Are you holding on to a property in Los Angeles and you aren’t exactly sure why? At some point it may have made a great deal of sense, but does it still? Every day that you continue to “hold” the property, you are spending money and you may not even realize how much. Before you keep it for another day, consider the following points. It might be time to rethink about selling your Los Angeles house! How much does it cost to hold a property in Los Angeles? Read the rest of the blog to see just how much.
Ask any real estate investor and you may be told the following: the faster you finish the flip, the more money you will make. Plain and simple, owning real estate costs money. And if you are holding on to the property for sentimental reasons or because you “might” use it one day, you are probably throwing your money away. The property you own should be working for you NOW. It can be your primary residence, providing a monthly income, or be used for vacation or second home purposes. If your Los Angeles house isn’t providing you with one these things, it might be time you consider selling that property!

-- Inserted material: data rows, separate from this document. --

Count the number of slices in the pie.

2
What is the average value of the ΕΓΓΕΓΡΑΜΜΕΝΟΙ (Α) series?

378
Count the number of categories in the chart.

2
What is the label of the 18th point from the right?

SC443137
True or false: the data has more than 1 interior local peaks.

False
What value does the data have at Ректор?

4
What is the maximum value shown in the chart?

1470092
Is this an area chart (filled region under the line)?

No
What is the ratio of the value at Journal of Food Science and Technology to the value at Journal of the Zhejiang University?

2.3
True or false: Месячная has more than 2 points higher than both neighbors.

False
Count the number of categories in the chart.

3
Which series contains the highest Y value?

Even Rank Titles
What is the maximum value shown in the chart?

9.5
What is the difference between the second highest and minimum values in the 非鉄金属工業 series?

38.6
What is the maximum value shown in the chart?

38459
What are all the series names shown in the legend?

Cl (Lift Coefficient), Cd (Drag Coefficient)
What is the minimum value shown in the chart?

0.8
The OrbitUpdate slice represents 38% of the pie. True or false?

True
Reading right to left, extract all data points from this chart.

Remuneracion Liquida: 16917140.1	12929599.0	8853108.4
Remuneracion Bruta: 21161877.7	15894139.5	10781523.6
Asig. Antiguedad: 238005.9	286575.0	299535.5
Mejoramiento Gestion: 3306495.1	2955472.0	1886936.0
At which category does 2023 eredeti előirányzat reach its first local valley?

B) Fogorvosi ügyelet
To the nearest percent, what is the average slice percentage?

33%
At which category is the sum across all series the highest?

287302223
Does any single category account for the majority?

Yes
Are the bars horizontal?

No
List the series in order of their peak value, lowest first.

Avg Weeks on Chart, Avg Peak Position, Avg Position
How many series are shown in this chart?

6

Costs of Holding A Property In Los Angeles
Property Taxes
Property taxes can be pretty expensive depending on when you bought the property. With the most recent changes to the tax code, did you know that they are no longer deductible? As long as you are listed as the owner of the home, you will be responsible for the taxes on it. By selling your house in a timely manner, you can immediately end the property taxes that you are required to pay for the home.
Utilities
Believe it or not, the monthly utilities add up quickly. If you were to add all that you’ve spent on electricity, water, gas, tv, cable, and Internet you might be surprised at how high that number really is. Even if you aren’t residing in the home while selling it, you will still need to keep the lights and the water on for the people who come to see your house. If your house is older and less energy efficient, you are likely to have utility bills significantly higher than what you would find in a new home.
Maintenance & Repairs
How much should you plan on spending on maintenance and repairs? A good rule of thumb for these costs is using the one percent rule. This rule states that you should plan to spend about one percent of your purchase price on maintenance each year. For example, if your house was purchased for $250,000, you should plan to spend about $2,500 on home maintenance each year. Of course, these numbers can vary widely, but many investors use this formula to estimate costs. Bottom line, you should plan on spending something on your house each year to ensure that you keep your house in great shape, which will help avoid bigger problems down the road.
Homeowner’s Insurance
A typical homeowners insurance policy will vary based on the house and its location. You can expect to pay over $1,000 annually for an average Los Angeles house.
Earthquake Insurance
Having earthquake insurance is a heavily debated topic. After all, it is expensive. But, what is more expensive is the cost of rebuilding your house after an earthquake deems it uninhabitable. If you have read anything in the news lately, you know that experts are expecting a major earthquake in California soon. It pays to be prepared.
At a minimum, use some of your maintenance and repair money to have your house bolted to its foundation. That is money well spent and is a great selling point for your house sale. Plus, you can get a discount on earthquake insurance when you show that you had this completed.
Mortgage Payments
This is by far the biggest monthly cost associated with holding a property. It can be difficult to come up with a mortgage payment each and every month for a property that you don’t want to own anymore. The average mortgage payment nationwide is well over $1,000 each month. In Los Angeles, it’s closer to $2,500 to $3,500. That’s $30,000 to $42,000 per year! Imagine the relief you would feel in not making that payment every month. Bottom line, some people are struggling to pay the thousands of dollars each month on their mortgage, when in reality, they would be way better off selling the property.
Opportunity Costs
What else could you be doing with the money you have tied up in the house? You could very well be missing out on a better home or investment opportunity. Look around at what else is out there and decide if you are truly happy with your current situation. If your property isn’t doing anything for you, it might be time to find something new!
As you can see, selling your house now as opposed to later can enable you to keep more money in your pocket. For every day you continue to own it, you will also continue having to be financially responsible for it. The bills and maintenance costs add up quickly. Run the numbers for yourself and make the decision that makes the most sense for you!